Maravedis: Mobile broadband gains traction in India, challenges remain

Basharat Ashai

India faces challenges for broadband market penetration due to low PC ownership and affordability issues. According to the new Telecom Policy announced in the last week of May 2012, the Indian government has set a target of increasing rural teledensity from the current level of around 39 percent, to 70 percent by the year 2017 and 100 percent by the year 2020. This is a picture of huge growth potential in a country which still has relatively low penetration (just at 1 percent) and urgent economic needs for greater broadband availability.

Investment in 3G and 4G wireless technologies will be the most affordable and efficient way to boost broadband access, especially in the rural areas, which are vital to growth for the operators and for the economy as a whole. However, as our recently released report India 4G and Cellular Market Analysis and Forecasts, 2012-2017 highlights, problems with spectrum and device availability prevent deploying 3G and 4G at the required level.

In India, 3G license holders were awarded only 5 MHz per operator (compared with 20 MHz in many other markets). The 3G operators are likely to experience increasing network congestion as 3G services are rolled out. With this in mind, they are considering various options for 3G data offload, notably femtocells and Wi-Fi offload.

Indian subscribers will be unwilling to pay more than $100 for femtocells.
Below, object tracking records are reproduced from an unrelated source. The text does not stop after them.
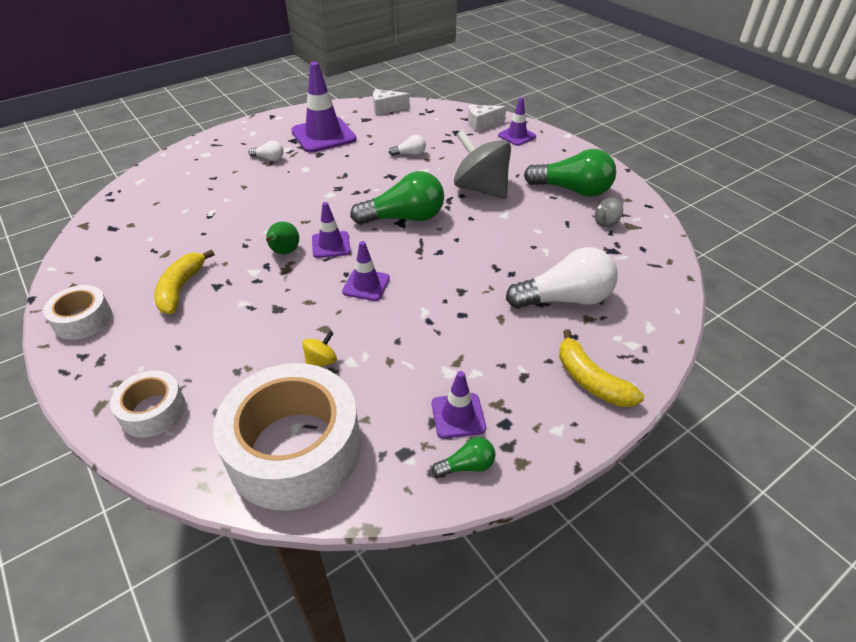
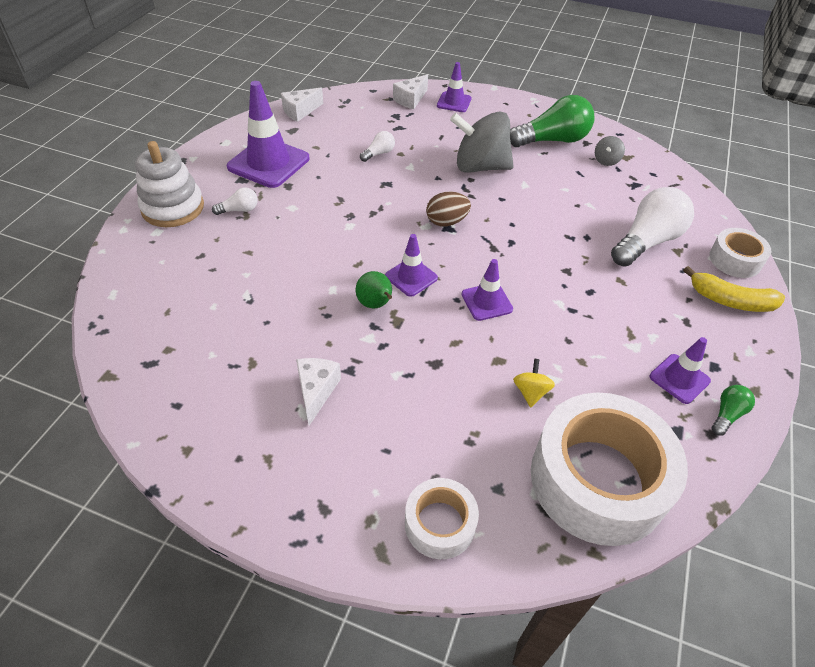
camera: 35 degrees left, 5 degrees up
white tape [43,285,112,340] -> white tape moved to [709,228,771,278]
yellow banana [154,250,214,314] -> white cheese [296,358,341,426]
green light bulb [350,171,444,225] -> brown egg [426,192,471,226]
none -> white stacking toy [135,141,204,227]

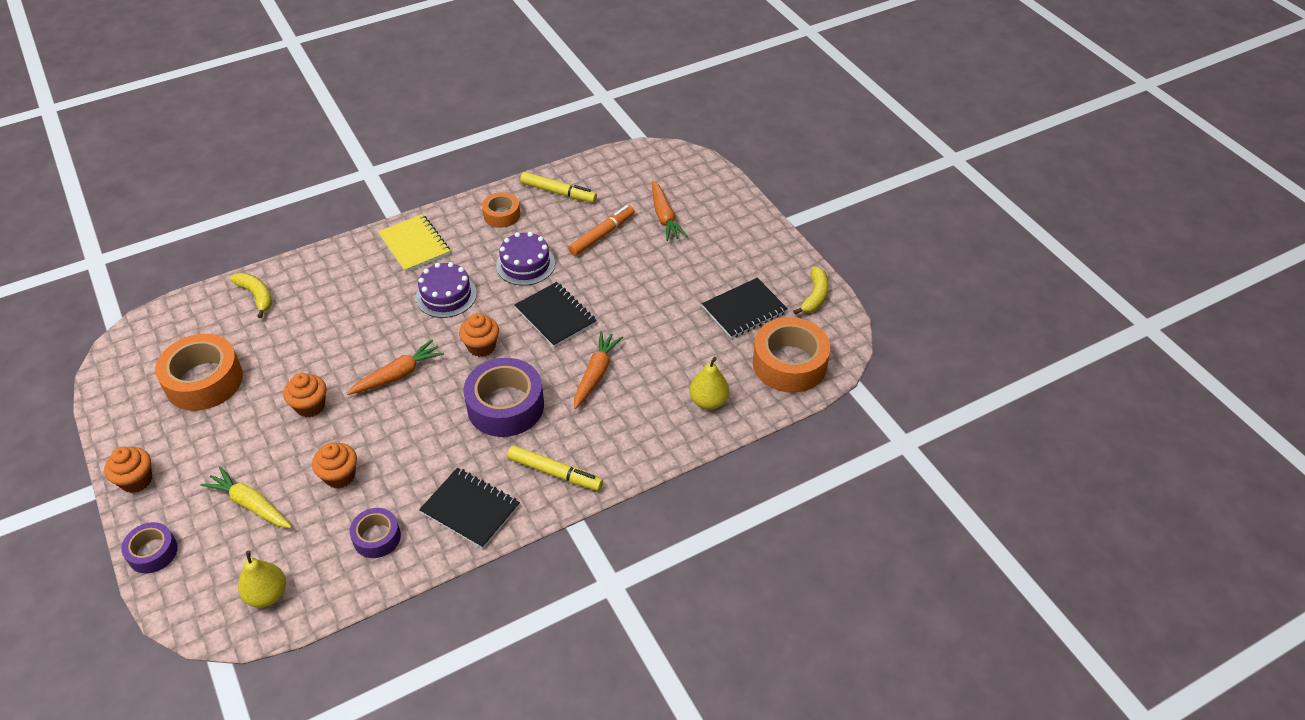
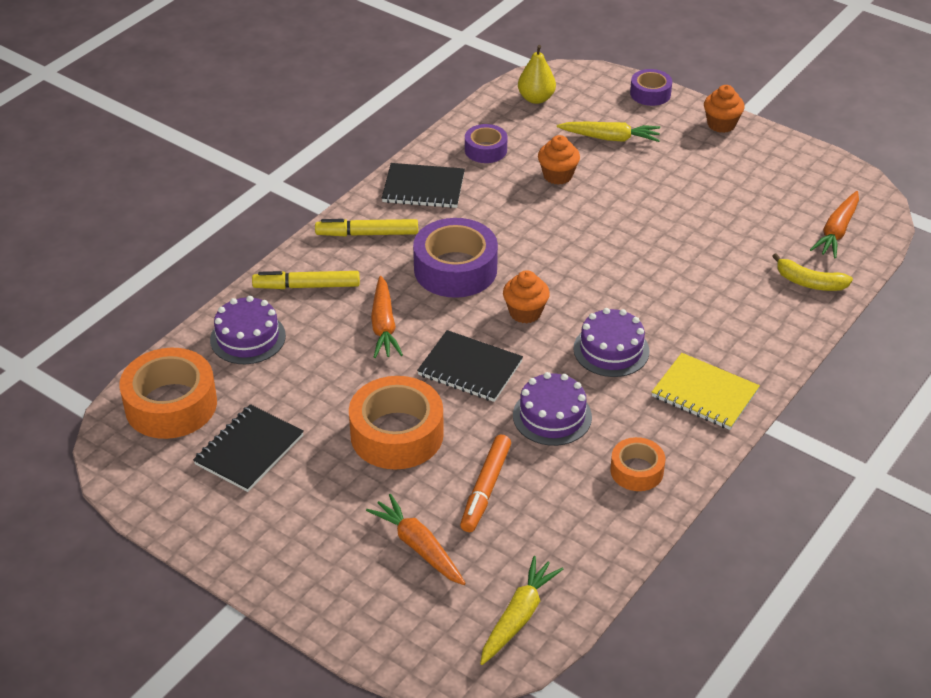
camera: 155 degrees right, 5 degrees down
orange tape [155,334,243,411] -> orange tape moved to [349,376,444,470]
orange cupcake [283,373,326,417] -> none
orange carrot [346,340,444,395] -> orange carrot moved to [810,191,859,259]
yellow marker [520,172,597,203] -> yellow marker moved to [252,271,360,289]
yellow pear [689,357,729,410] -> purple cake [210,296,286,364]
yellow banana [793,266,829,315] -> none
none -> yellow carrot [480,556,563,665]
In most cases, operators will have to rely on increased ARPU to cover the cost. It will take one or two years for femto prices to come down below $40 and gain popularity in India. Before that point, operators know there will be more and more traffic growth on their networks in the days to come. They are actively seeking other solutions to the problem of 3G data surge, including data traffic offload to Wi-Fi networks.

As the 3G pace picks up, Indian networks will be flooded with data. The data explosions we have witnessed in Japan, the U.S .and Western Europe will be dwarfed by what we see in India. This, in turn, will light a fire under local content players and lead to huge amounts of local app development and entertainment on handsets. And that will drag investment into India's mobile businesses, with ARPUs finally climbing off the floor, as India steps out of the "feature phone" dark ages into the "smartphone" golden age.

India's long period of uncertainty over technology choices is now over, and BSNL's proposal to surrender its broadband wireless (BWA) spectrum means that WiMAX is now finally out of the Indian system and the TD variant of LTE is full speed ahead. On the TD-LTE front, there will be multi-mode devices that support 4G as well as 3G and 2G technologies, enabling TD-LTE to take advantage of the 3G and 2G ecosystems. Eventually, this will create economies of scale to enable a broad choice of broadband wireless devices at affordable price points for Indian consumers.

The multi-mode device gives operators the opportunity to expand 4G with the option of fallback to 3G networks where 4G is not yet built out or would not be cost-justified. However, the immature state of the device ecosystem remains the prime hurdle for take up of TD-LTE services. The challenge Indian operators face lies in bringing an inexpensive multi-mode (2G/3G/TD-LTE) device to the consumer. Low-cost devices are always a crucial success factor for any kind of technology, but for TD-LTE they are critical because most of the operators that have announced TD-LTE plans are based in emerging markets like China, India and Russia.

Low-cost TD-LTE single-mode as well as multi-mode devices will have to be made available quickly to serve a market like India. The fundamental question is whether there is a TD-LTE solution that can go into deployment today to meet the broadband needs of Indian consumers at an affordable price. Maravedis-Rethink believes that mass-market devices for 4G TD-LTE are still two years away. It may take more than two years for device prices to fall below $50--the price an Indian consumer can afford. If that curve proves to be slower, TD-LTE adoption in India may evolve even more slowly.

Operators want chipset/device manufacturers to accelerate their efforts to get the cost of multi-mode devices down substantially. Chipset players like Qualcomm are starting to move, and Maravedis-Rethink believes that its efforts will be emulated soon by other chipset players. In the third quarter of 2011, Qualcomm, in collaboration with Huawei, ZTE, Quanta and BandRich, released a TD-LTE multi-mode dongle based on its MDM9x00 chipsets at its IndiaOn 2011 event in New Delhi. By offering the 3G/LTE multi-mode chipsets, Qualcomm continues to play a central role in accelerating the commercialization of TD-LTE in India.

Mobile Broadband has started to gain traction in India. This started with and will intensify with real broadband experience using TD-LTE. With a dynamic market of this size, it is not surprising that operators and consumers are expecting more from the mobile broadband networks. India's thirst for higher bandwidth at a lower cost per bit will only be quenched with the introduction of new technologies like TD-LTE and FDD LTE.

Basharat Ashai is a market analyst, APAC & MEA, for Maravedis.